---------- Extract provided ----------
For patients who lack an MSD, a haploidentical donor (HID) could be an option. A multicenter, prospective study in China demonstrated similar survival after HID-HSCT and MSD-HSCT for patients with intermediate- or high-risk AML in CR1 [11]. The haploidentical group had a 3-year overall survival (OS) of 79%, which was comparable to the 82% 3-year OS in the HLA-identical group (P = 0.36). A publication on intermediate- and high-risk AML by Yoon et al. reported a 5-year leukemia-free survival (LFS) of 65.9% for MSD and 68.5% for HID in intermediate-risk AML; however, in the posttransplant cyclophosphamide (PT-CY) setting, a worse LFS was observed by Salvatore et al. in HID-HSCT than in MSD-HSCT for intermediate-risk AML (56% versus 70%, respectively, P < 0.01) [12]. In recent years, more safety and efficacy data were obtained on HID transplants than on MSD/MUD transplants [5, 13,14,15,16,17]. While remarkable improvements have been made in HID-HSCT, the role of HID-HSCT for intermediate-risk AML is somewhat controversial. The NCCN guidelines suggested that patients with intermediate-risk AML could receive alternative donor transplantation in the absence of matched donors [5], while haploidentical allo-HSCT is not listed as a consolidation option in the ELN recommendations [4]. Our previous study reported that HID-HSCT was superior to chemotherapy alone as a postremission treatment for intermediate-risk AML [7, 8]. As published data on HID-HSCT for intermediate-risk AML are limited, whether transplantation from an HID is equivalent to that from an MSD for intermediate-risk AML is still a matter of debate.
Here, we report the results of the comparison of HID transplants and MSD transplants for homogeneous patients with intermediate-risk AML in CR1.
Patients and methods
Patients
Between January 1, 2015, and August 1, 2016, 127 consecutive patients aged ≥ 15 years with intermediate-risk AML in CR1 received HID (N = 90) or MSD (N = 37) allo-HSCT according to donor availability at the Peking University Institute of Hematology. Fourteen patients who received a haplo-HCT from maternal donors or collateral relatives with low-dose posttransplant cyclophosphamide (PT-CY) [18] were excluded. The study protocol was approved by the Institutional Review Board of Peking University. All patients provided their written informed consent for this procedure.
----------
→ Your tasks:
• 1. In the passage on haploidentical and sibling-donor transplants for intermediate-risk AML, what 3-year overall survival did the haploidentical group have in the multicenter study in China?
• 2. Quote everything in the passage on donor transplants for intermediate-risk AML from "Patients and methods" down to "for this procedure.".
• 3. Continue the passage on haploidentical and sibling-donor transplants for intermediate-risk AML from the point where it stops.
---------- Extracted information ----------
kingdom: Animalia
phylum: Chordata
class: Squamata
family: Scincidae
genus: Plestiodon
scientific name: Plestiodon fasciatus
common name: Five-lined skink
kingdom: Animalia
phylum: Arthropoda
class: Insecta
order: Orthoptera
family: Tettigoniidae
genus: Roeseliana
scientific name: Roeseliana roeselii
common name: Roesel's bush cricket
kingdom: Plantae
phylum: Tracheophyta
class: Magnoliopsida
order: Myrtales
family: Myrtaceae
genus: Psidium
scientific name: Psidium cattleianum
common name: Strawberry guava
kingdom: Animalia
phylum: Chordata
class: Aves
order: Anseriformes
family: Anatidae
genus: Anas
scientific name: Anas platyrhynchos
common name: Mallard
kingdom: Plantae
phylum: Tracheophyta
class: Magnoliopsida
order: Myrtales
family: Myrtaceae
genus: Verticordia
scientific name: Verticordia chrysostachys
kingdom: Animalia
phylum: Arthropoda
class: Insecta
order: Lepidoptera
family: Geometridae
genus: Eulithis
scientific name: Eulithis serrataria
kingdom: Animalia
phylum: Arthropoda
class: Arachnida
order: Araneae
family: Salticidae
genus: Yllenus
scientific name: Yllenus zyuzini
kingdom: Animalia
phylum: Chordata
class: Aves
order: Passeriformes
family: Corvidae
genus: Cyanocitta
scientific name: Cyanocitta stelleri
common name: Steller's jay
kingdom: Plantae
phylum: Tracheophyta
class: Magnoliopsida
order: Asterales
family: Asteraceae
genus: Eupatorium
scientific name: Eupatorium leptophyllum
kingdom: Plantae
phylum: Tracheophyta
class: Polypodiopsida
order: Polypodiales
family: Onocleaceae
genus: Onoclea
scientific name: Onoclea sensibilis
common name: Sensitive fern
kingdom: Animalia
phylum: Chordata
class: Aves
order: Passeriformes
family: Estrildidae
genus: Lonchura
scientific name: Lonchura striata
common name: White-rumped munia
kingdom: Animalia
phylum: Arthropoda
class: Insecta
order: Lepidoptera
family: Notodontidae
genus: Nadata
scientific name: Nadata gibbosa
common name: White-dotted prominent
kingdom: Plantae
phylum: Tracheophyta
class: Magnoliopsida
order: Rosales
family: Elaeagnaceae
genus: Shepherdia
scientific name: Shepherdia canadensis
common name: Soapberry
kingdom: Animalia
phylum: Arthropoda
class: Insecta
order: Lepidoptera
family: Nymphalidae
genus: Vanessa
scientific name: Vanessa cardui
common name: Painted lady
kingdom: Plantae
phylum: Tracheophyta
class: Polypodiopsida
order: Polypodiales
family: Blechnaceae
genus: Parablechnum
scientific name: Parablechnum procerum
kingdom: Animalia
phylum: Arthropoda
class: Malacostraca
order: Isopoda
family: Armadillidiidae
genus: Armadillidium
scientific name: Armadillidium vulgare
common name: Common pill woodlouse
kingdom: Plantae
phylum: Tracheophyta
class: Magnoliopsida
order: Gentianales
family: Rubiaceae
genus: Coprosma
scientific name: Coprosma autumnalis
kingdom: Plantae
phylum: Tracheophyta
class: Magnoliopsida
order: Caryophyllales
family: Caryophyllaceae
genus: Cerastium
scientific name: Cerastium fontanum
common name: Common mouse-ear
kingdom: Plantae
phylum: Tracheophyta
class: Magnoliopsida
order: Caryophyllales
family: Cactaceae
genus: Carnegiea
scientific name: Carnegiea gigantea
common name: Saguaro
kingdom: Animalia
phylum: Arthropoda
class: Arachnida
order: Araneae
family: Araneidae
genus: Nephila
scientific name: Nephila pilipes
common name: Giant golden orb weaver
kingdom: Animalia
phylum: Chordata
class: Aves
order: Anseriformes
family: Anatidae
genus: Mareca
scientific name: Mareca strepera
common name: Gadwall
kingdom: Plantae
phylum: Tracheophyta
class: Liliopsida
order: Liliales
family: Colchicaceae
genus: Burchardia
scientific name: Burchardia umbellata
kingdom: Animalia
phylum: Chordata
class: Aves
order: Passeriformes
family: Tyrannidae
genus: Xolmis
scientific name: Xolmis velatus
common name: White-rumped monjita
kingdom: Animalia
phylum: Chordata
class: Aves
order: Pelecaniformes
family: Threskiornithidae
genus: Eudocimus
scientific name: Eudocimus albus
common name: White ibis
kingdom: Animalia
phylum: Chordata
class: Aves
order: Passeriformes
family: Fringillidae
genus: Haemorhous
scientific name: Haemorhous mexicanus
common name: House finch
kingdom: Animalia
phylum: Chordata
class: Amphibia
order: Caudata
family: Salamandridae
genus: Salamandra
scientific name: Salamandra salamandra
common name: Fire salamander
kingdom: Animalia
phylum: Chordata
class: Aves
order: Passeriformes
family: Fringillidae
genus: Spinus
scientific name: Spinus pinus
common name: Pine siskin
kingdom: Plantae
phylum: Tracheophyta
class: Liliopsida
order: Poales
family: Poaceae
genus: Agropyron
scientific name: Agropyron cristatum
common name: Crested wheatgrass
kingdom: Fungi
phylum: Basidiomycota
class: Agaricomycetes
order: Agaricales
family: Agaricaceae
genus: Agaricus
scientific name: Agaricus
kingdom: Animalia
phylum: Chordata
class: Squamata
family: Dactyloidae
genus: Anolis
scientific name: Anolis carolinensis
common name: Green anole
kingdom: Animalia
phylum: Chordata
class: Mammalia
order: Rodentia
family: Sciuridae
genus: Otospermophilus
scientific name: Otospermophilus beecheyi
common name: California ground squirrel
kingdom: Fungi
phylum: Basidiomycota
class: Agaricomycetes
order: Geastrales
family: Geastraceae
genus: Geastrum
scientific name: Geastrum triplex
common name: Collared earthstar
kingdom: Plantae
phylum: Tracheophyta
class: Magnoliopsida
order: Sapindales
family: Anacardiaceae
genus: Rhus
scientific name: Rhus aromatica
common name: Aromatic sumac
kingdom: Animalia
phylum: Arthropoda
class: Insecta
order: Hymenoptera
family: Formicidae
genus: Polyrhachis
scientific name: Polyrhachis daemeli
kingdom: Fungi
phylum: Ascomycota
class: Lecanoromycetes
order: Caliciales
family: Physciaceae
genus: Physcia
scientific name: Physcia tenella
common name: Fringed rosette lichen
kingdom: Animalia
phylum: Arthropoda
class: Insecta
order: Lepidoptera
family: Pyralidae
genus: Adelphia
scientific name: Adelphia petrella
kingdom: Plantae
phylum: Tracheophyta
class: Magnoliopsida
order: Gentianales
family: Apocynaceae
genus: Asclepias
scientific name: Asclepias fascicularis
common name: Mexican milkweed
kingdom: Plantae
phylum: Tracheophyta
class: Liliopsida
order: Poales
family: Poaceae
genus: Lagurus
----------
→ Results for each task:
• 1. 79%

• 2.
Patients and methods
Patients
Between January 1, 2015, and August 1, 2016, 127 consecutive patients aged ≥ 15 years with intermediate-risk AML in CR1 received HID (N = 90) or MSD (N = 37) allo-HSCT according to donor availability at the Peking University Institute of Hematology. Fourteen patients who received a haplo-HCT from maternal donors or collateral relatives with low-dose posttransplant cyclophosphamide (PT-CY) [18] were excluded. The study protocol was approved by the Institutional Review Board of Peking University. All patients provided their written informed consent for this procedure.

• 3.
Risk status
Patients were stratified as intermediate-risk AML based on the NCCN guidelines [5]. Included criteria are (1) wild-type NPM1 without FLT3-ITD mutation; (2) t(9;11); and (3) cytogenetic abnormalities not classified as favorable or adverse. Excluded criteria are (1) the favorable-risk cytogenetics t(8;21), t(15;17), inv(16), or t(16;16); (2) mutated NPM1 without FLT3-ITD mutation; (3) the poor-risk cytogenetics including complex karyotypes (≥ 3 clonal chromosomal abnormalities), monosomal karyotypes, − 5, 5q-, − 7, 7q-, 11q23-non t(9;11), inv(3), t(3;3), t(6;9), and t(9;22); and (4) wild-type NPM1 and mutated FLT3-ITD.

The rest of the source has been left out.